> **DATASET EXCERPTS**
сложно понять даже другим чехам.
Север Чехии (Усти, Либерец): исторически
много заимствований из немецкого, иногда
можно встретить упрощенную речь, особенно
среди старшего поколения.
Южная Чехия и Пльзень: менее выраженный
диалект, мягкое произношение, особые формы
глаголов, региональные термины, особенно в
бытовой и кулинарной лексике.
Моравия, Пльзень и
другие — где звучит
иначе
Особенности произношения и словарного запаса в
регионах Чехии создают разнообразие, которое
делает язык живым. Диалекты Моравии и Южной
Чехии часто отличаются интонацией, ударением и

--

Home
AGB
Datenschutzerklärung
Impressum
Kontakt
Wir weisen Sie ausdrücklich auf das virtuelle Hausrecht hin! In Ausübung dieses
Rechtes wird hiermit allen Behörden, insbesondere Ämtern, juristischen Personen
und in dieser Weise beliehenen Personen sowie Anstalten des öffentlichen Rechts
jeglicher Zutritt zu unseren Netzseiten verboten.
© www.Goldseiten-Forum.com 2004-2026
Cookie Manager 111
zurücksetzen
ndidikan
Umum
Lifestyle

> **EXERCISE GOAL**
In the part of the records that opens with the line containing "сложно понять даже другим чехам." and closes with the line containing "Чехии часто отличаются", change "старшего поколения" to "пожилых людей" and give those lines back with nothing else altered.

> **REPLY TO THE TASK**
сложно понять даже другим чехам.
Север Чехии (Усти, Либерец): исторически
много заимствований из немецкого, иногда
можно встретить упрощенную речь, особенно
среди пожилых людей.
Южная Чехия и Пльзень: менее выраженный
диалект, мягкое произношение, особые формы
глаголов, региональные термины, особенно в
бытовой и кулинарной лексике.
Моравия, Пльзень и
другие — где звучит
иначе
Особенности произношения и словарного запаса в
регионах Чехии создают разнообразие, которое
делает язык живым. Диалекты Моравии и Южной
Чехии часто отличаются интонацией, ударением и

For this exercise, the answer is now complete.